Responsibilities
- Design and implement a structured Unity Catalog environment with Catalogs, Schemas, and Volumes to ensure data governance, security, and clear documentation across the organization.
- Lead the transition of intricate business logic from outdated systems into a consolidated Databricks Lakehouse, improving legacy SQL into modular, efficient, and sustainable code.
- Develop an internal data transformation framework using open-source tools such as Delta Live Tables or custom Python and SQL Spark pipelines, enabling scalable processing without third-party SaaS dependencies.
- Act as the primary expert in query optimization by evaluating Spark execution plans and Spark UI to identify performance issues, correct data skew, and enhance join efficiency on large datasets.

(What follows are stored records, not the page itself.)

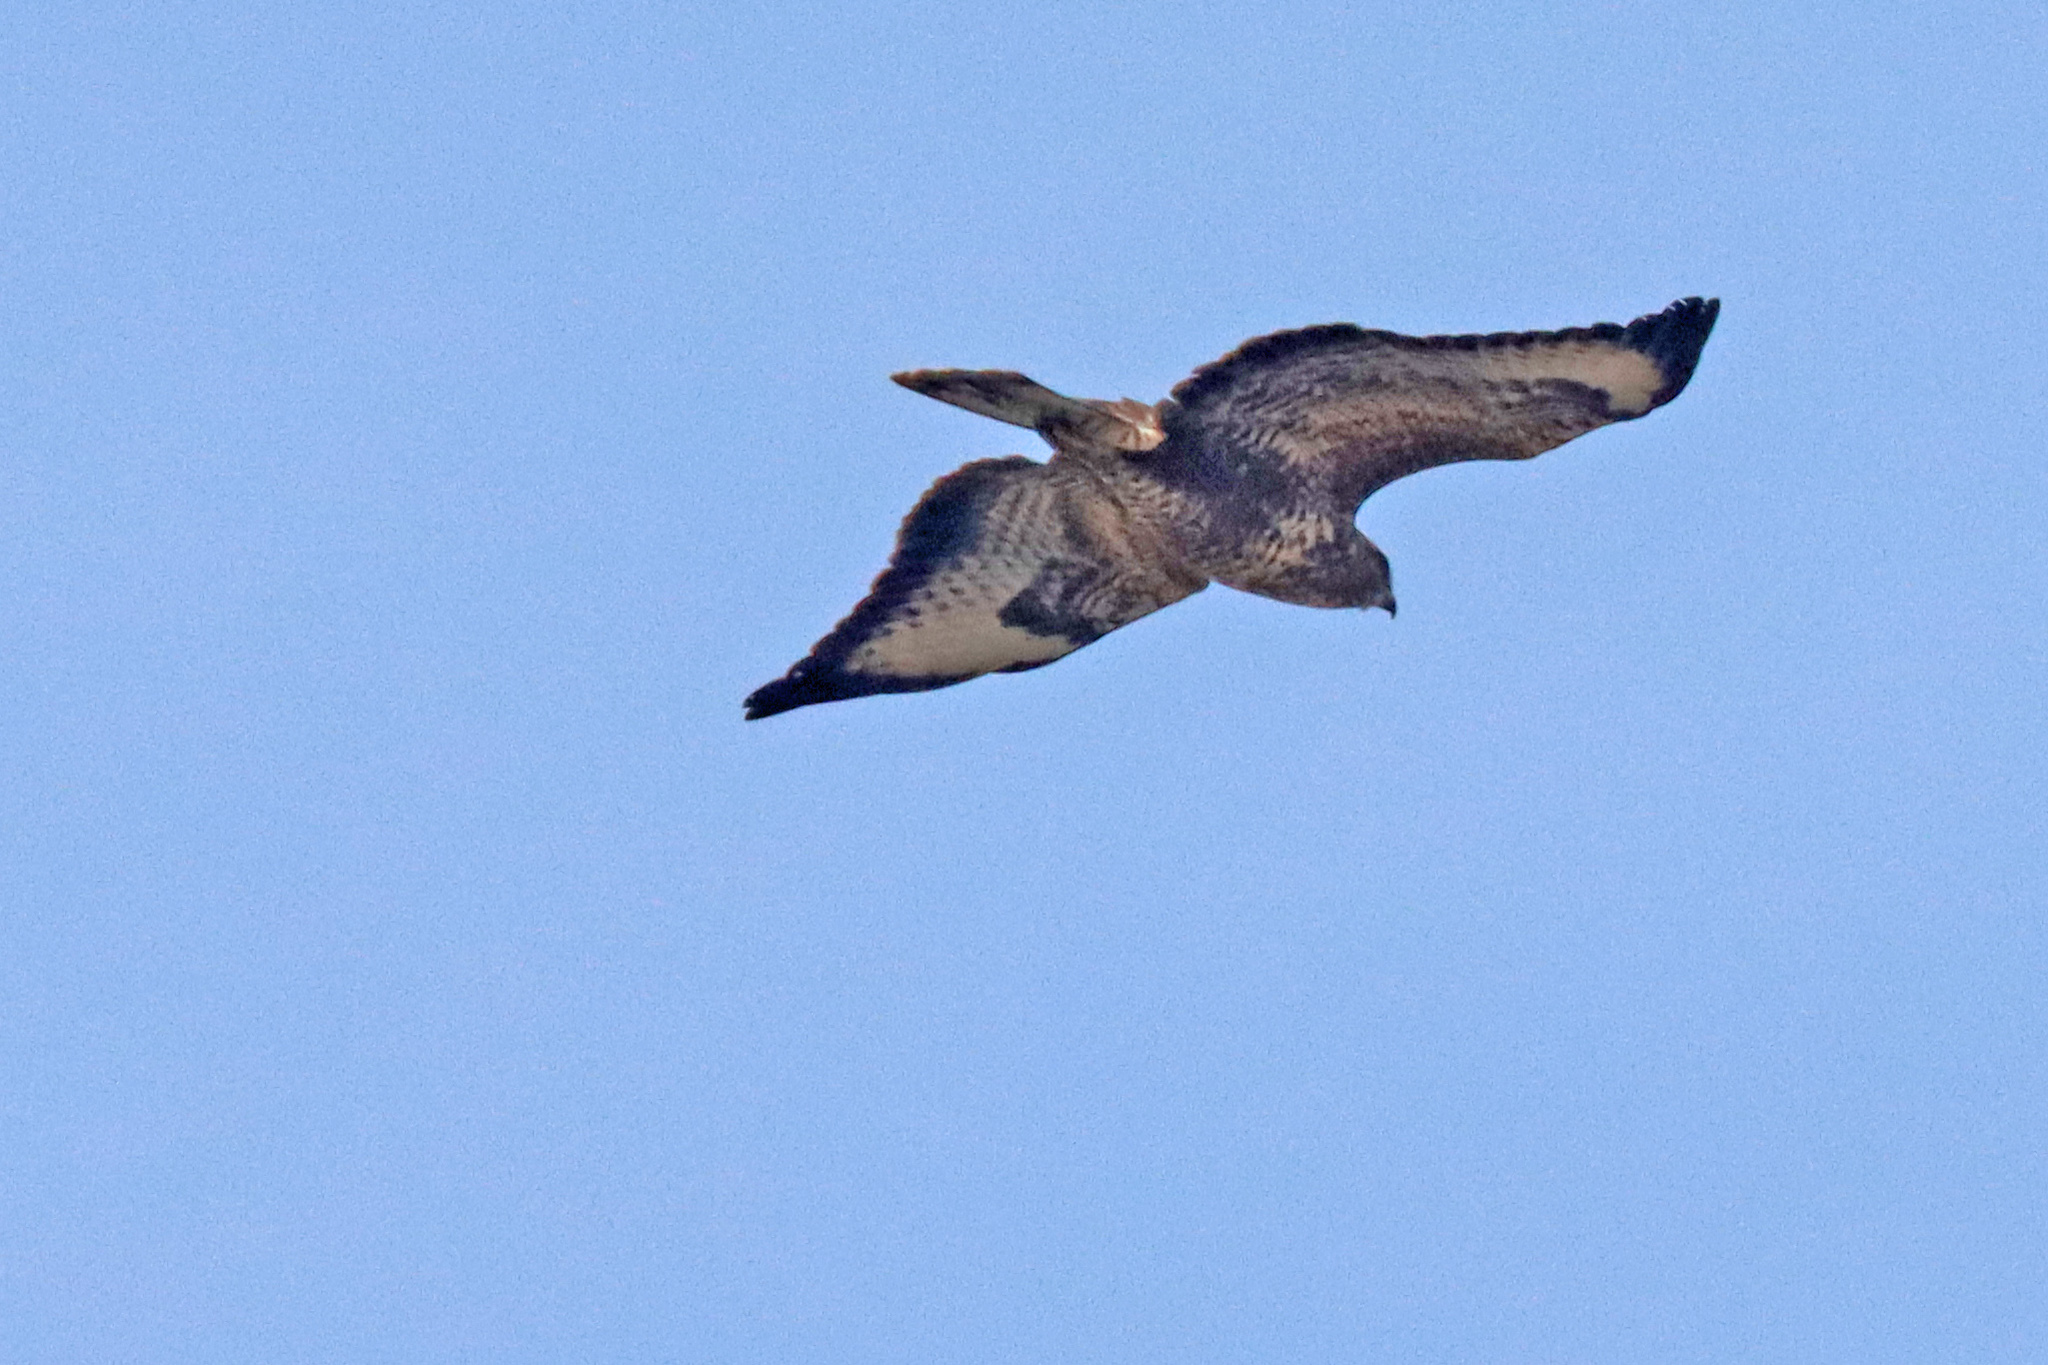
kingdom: Animalia
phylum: Chordata
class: Aves
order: Accipitriformes
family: Accipitridae
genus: Buteo
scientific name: Buteo buteo
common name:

- Optimize Databricks compute usage by applying advanced techniques like Z-Ordering, Liquid Clustering, partitioning strategies, and Serverless SQL Warehouse setups to improve cost-performance ratio.
- Develop and manage CI/CD workflows using GitHub Actions or similar tools to automate testing, validation, and deployment of data models.
- Design the semantic layer in Omni to enable self-service analytics with fast dashboard response times under one second.
- Occasionally perform BI Developer duties by creating high-level dashboards that extract clear, actionable insights from complex data sources.
- Collaborate with teams across Finance, Sales, Product, Marketing, and Trust & Safety to convert business inquiries into scalable, long-term data solutions.
- Transform technical performance and cost data into strategic recommendations for executives, aligning technical precision with business outcomes.